*Selected extract*:
Header Ads

Join Google Fi, get $20 Fi Credit with referral code PDDCC0

What It Means to Love a Dog (and Cat) in the Foreign Service

Keeping pets in #FSLife is notoriously difficult. It's even more difficult when you lose them. We PCS'd to Cyprus in August 2017. Before the end of May 2018, we had lost all three pets (a dog and two cats) we had brought with us. Continue to the post for our story and (eventually) links to a profile of each pet-- including the best cat that ever lived.
Bertie (L) and Schnapps pictured on a piece of Embassy furniture we sent back to the warehouse.

Schnapps, the greatest cat that ever lived.

*Request 1*: List every line of the records below that contains the string "newSketch", matching case exactly.

*Dataset records*:
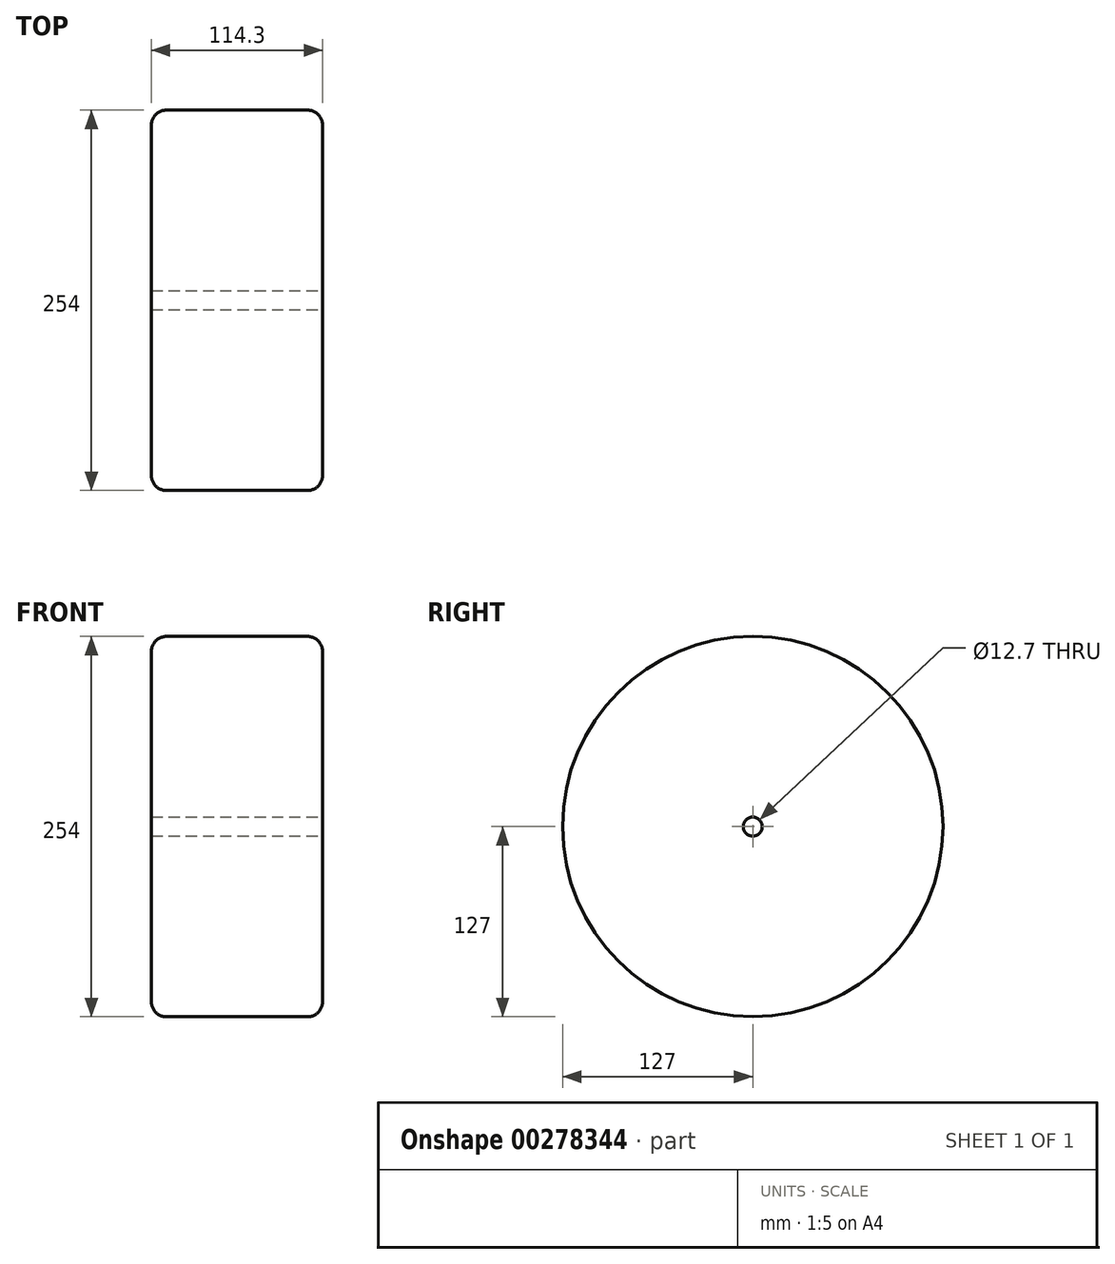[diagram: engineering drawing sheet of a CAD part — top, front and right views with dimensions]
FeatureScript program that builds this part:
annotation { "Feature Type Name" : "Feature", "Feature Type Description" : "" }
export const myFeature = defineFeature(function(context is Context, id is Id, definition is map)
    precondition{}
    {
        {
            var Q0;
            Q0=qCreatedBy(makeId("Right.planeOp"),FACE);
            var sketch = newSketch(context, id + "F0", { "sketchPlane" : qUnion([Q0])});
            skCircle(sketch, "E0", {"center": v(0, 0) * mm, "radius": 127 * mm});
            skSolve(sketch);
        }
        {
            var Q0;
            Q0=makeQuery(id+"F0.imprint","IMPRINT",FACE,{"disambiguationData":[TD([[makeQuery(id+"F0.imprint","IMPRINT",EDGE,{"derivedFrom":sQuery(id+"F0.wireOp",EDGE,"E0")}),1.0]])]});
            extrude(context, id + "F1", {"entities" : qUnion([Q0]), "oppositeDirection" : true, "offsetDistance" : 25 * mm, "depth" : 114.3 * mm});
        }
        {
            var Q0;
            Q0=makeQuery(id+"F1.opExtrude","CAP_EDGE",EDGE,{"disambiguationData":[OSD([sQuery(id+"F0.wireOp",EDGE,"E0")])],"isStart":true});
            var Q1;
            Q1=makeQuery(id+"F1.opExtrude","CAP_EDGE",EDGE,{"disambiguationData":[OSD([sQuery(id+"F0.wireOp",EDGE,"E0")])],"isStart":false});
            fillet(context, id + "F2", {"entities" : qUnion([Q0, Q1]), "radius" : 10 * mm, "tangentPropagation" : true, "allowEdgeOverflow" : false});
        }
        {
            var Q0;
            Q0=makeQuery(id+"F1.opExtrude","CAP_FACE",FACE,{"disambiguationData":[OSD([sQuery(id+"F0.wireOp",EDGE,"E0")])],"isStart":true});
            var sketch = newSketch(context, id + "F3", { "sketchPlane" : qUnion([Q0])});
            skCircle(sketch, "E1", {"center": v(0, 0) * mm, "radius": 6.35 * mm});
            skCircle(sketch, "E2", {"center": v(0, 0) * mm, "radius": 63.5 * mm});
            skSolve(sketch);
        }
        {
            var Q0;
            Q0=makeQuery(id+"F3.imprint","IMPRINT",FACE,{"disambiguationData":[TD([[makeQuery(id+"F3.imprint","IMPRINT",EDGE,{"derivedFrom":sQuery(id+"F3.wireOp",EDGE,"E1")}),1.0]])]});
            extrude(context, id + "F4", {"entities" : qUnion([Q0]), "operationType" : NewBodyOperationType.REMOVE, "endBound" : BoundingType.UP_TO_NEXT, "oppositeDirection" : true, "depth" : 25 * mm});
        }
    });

*Request 2*: From the post about pets in the Foreign Service above, print the passage that opens with the words "Keeping pets in" and closes with "greatest cat that ever lived.", copied word for word.

*Final answer 1*:
            var sketch = newSketch(context, id + "F0", { "sketchPlane" : qUnion([Q0])});
            var sketch = newSketch(context, id + "F3", { "sketchPlane" : qUnion([Q0])});

*Final answer 2*:
Keeping pets in #FSLife is notoriously difficult. It's even more difficult when you lose them. We PCS'd to Cyprus in August 2017. Before the end of May 2018, we had lost all three pets (a dog and two cats) we had brought with us. Continue to the post for our story and (eventually) links to a profile of each pet-- including the best cat that ever lived.
Bertie (L) and Schnapps pictured on a piece of Embassy furniture we sent back to the warehouse.

Schnapps, the greatest cat that ever lived.